In a comment Exal says that in the story Charlotte Ermengarde had the local court convict Takako of witchcraft. As wealthy estate owner she might have had a lot of influence on the local courts. Thus she would not be taking any risk by persuading the local court that Takako was a witch and getting them to execute Takako.
But the laws against witchcraft in England in the 1600s were the laws of 1563 and 1604, which made witchcraft a felony, which was thus tried by secular courts and not by ecclesiastical courts.
This provided, at least, that the accused persons theoretically enjoyed the benefits of ordinary criminal procedure. Burning at the stake was eliminated except in cases of witchcraft that were also petty treason; most convicted were hanged instead.
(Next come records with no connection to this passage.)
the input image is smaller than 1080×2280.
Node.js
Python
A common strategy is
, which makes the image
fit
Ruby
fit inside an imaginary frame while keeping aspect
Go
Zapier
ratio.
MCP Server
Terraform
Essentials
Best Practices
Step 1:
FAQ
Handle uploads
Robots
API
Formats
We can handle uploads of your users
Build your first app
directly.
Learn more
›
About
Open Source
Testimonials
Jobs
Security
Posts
Any witch who had committed a minor witchcraft offence (punishable by one year in prison) and was accused and found guilty a second time was sentenced to death.
https://en.wikipedia.org/wiki/Witchcraft_Acts#Witchcraft_Act_16044
So Takako would have been hanged if convicted of causing someone's death by witchcraft, or for a second offense.
But if Takako was convicted of killing someone in authority over her, she would be guilty of petty treason, and that would be legal grounds for burning her at the state.
Otherwise the magistrate who sentenced Takako would have greatly exceeded their legal authority by ordering death by fire and would face some possibility of being punished for it.
Thus it is seen that the account in the story is not impossible in the sense of violating any laws of physics, but is extremely improbable. Furthermore, some of the characters may have violated laws of Japan, or England, and/or other countries during the story, which is not impossible of course but does lessen its probability of happening.